This is Chatsworth, home of the Dukes of Devonshire. When Joseph Paxton was taken on here as head gardener by the Duke of Devonshire in 1832, he was just thirty years old. It was a major career boost.
Joseph Paxton – who was born on this day in 1803 – was a farm boy who might have been created by Horatio Alger. At the age of 15 he left the farm and got hired as a gardener at Bladenton Manor, went on to study at Chiswick Gardens and got noticed by the Duke of Devonshire, who put him in charge.
He redesigned the gardens, added arboretums, an enormous conifer plantation, built a staggeringly huge fountain and exceptionally large and beautiful greenhouses.
He designed the Crystal Palace for the Great Exhibition of 1851 – his plan based on observation of the leaves of the giant water lily and the greenhouse he had designed for it. (One seed had been given to Paxton to try out by the Royal Gardens at Kew, which had received them from the Amazon. The seeds had failed to flower at Kew but Paxton, in a few months, had produced flowering plants with leaves four and five feet in diameter.)
The Crystal Palace was famous for being beautiful, but also for its dramatic display of British innovation in glass manufacturing and ironwork, two materials Paxton had been working with for years. Queen Victoria knighted him for his efforts.
Paxton died at the age of 62, having built, designed, planted, written books, published gardening and botanical magazines and rebuilt the village of Edensor.
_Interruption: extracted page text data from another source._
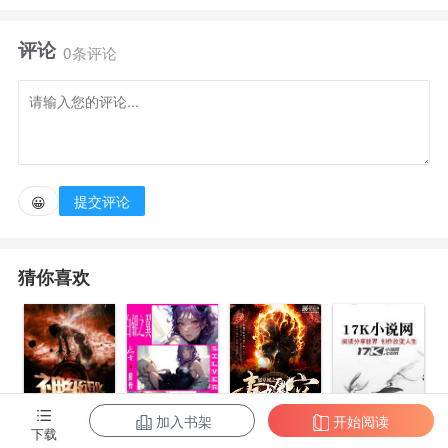
存？
评论
0条评论
感染者丧尸的突然出现和人类究竟有这怎样千丝万缕
的关系？这是一个暗黑的时代！
这是一个疯狂的时代！这里有最真的兄弟情！有最动
提交评论
😀
人心弦的爱情！还有最默契的团队！
猜你喜欢
你，还在等什么？300钻石加更一章，玉佩一枚加更
一章，皇冠十一章
加入书架
开始阅读
下载
盗墓派
神级进化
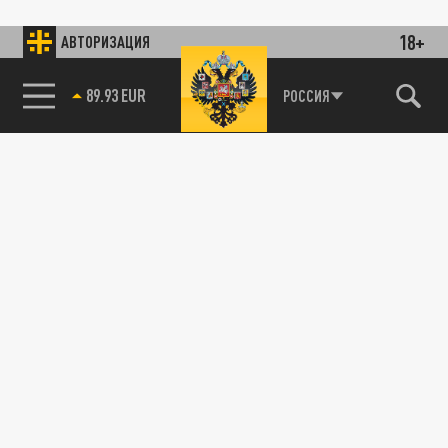
18+
АВТОРИЗАЦИЯ
89.93 EUR
РОССИЯ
He is buried in the churchyard of St. Peter’s in Edensor, as is, incidentally, JFK’s sister Kathleen Kennedy, who was married to the tenth Duke’s heir and was thus the Marchioness of Hartington.
Edensor, btw, used to be just across the river (see photo) from Chatsworth, but apparently wasn’t very attractive and rather spoiled the view, so one of the Dukes had the whole village moved over the hill out of sight. It’s good to be the Duke.